Personal information
- Born: 1966 (age 59–60) Porsgrunn, Norway
- Nationality: Norwegian
- Playing position: Pivot

Senior clubs
- Years: Team
- 0000–1991: IF Urædd
- 1991–1995: Runar
- –: IF Fram
- –: Helgerød

National team
- Years: Team / Apps / (Gls)
- 1988–1994: Norway / 112 / (102)

Teams managed
- 2008–2018: Norway beach

= Kjetil Lundeberg =

Norwegian handball player

Kjetil Lundeberg (born 1966) is a Norwegian handball player.
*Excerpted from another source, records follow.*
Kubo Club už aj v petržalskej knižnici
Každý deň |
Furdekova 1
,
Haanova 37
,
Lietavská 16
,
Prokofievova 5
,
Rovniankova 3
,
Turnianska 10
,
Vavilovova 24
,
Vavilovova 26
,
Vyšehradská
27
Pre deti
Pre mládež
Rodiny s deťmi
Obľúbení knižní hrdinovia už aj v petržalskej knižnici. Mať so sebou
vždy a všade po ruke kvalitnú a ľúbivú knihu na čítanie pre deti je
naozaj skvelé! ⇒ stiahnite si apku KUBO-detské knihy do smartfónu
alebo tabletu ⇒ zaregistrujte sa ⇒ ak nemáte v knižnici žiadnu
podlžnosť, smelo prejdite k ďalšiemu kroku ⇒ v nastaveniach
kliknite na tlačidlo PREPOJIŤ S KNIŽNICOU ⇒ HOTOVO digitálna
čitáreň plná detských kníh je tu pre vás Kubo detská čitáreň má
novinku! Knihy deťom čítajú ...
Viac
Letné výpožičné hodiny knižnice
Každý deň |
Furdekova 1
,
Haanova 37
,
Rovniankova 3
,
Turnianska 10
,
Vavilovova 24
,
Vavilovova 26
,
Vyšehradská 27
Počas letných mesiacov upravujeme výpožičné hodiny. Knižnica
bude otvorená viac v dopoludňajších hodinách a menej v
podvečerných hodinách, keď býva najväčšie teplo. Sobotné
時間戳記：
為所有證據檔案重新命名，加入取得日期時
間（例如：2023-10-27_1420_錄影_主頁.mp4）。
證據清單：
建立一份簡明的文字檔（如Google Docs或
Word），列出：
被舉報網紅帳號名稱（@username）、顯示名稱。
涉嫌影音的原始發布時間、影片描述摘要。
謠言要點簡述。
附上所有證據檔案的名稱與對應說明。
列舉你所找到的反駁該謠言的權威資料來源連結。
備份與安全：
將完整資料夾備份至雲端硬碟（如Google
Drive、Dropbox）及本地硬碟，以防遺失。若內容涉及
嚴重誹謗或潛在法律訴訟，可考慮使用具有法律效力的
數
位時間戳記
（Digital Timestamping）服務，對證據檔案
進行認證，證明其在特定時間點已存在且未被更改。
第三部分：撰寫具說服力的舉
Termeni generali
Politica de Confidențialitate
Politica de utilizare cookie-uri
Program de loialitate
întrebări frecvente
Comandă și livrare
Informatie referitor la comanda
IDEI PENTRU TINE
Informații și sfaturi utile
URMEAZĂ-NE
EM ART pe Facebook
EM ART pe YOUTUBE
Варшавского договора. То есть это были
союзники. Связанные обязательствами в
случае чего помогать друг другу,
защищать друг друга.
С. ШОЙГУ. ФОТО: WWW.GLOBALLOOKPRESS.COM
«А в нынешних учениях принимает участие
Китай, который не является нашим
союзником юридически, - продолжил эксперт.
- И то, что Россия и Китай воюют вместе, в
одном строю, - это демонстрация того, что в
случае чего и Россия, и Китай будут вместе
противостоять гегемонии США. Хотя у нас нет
He made his debut on the Norwegian national team in 1988,
and played 112 matches for the national team between 1988 and 1994. He participated at the 1993 World Men's Handball Championship.
Lundeberg was awarded the Håndballstatuetten trophy from the Norwegian Handball Federation in 2013.

== Handball career ==
He played for IF Urædd until 1991, where he won both the Norwegian Championship and Cup twice. He then joined Runar Håndball, where he played for 4 seasons. Here he won one additional Norwegian Championship and 2 Cups. He later played for IF Fram and Helgerød.

== Post-playing career ==
After his playing days he has worked as head of sports in Larvik Municipality, as sporting director at Fram Håndball and as facility councelor at the Norwegian Handball Federation.
He has previously been the coach of the Norway men's national beach handball team, where he coached the team at the 2013 European Beach Handball Championship in Randers, Denmark.

== Private ==
His brother, Olav Lundeberg, is also a former handball player.